"Tanyakan padanya, Meira. Siapa yang telah menghamilinya?" tanya Aldi sambil memandangku tajam.
"Jangan pernah tanyakan itu padaku!!" Suara Sagita terdengar begitu marah hingga akhirnya ia menubrukku keras. Kepala ini terasa berat, pandanganku samar-samar lalu lambat laun menjadi gelap.
Sayup-sayup aku mendengar seseorang menangis pilu, kucoba membuka mata walau terasa sangat berat, kusandarkan tubuhku di dinding belakangku. Di mana ini?
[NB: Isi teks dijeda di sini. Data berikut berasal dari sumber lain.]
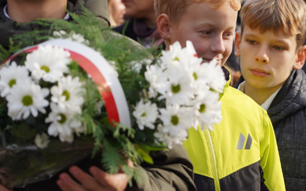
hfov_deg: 8.4
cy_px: 72
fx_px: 2093
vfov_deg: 5.2
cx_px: 230
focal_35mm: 251
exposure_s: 1/200
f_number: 4
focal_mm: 105
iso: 100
Aku baru sadar kalau ini bukanlah lorong rumah sakit tadi, di mana Aldi?
"Al ... Aldi ... Kau di mana?" teriakku, tak ada balasan, hanya suara tangisan itu yang terdengar. Aku berdiri mencoba mencari sumber suara itu, penerangan di sini sangat kurang sehingga membuatku harus berhati-hati saat berjalan.
"Siapa yang menangis di sana?" teriakku lagi, senyap, tak ada jawaban apapun lalu tangisan itu lambat laun menghilang. Kuusap lengan dan leherku yang tiba-tiba merinding, kuedarkan pandanganku kesekeliling, tempat ini tak asing bagiku, tapi di mana ya? Aku terus melangkah mengikuti feelingku saja.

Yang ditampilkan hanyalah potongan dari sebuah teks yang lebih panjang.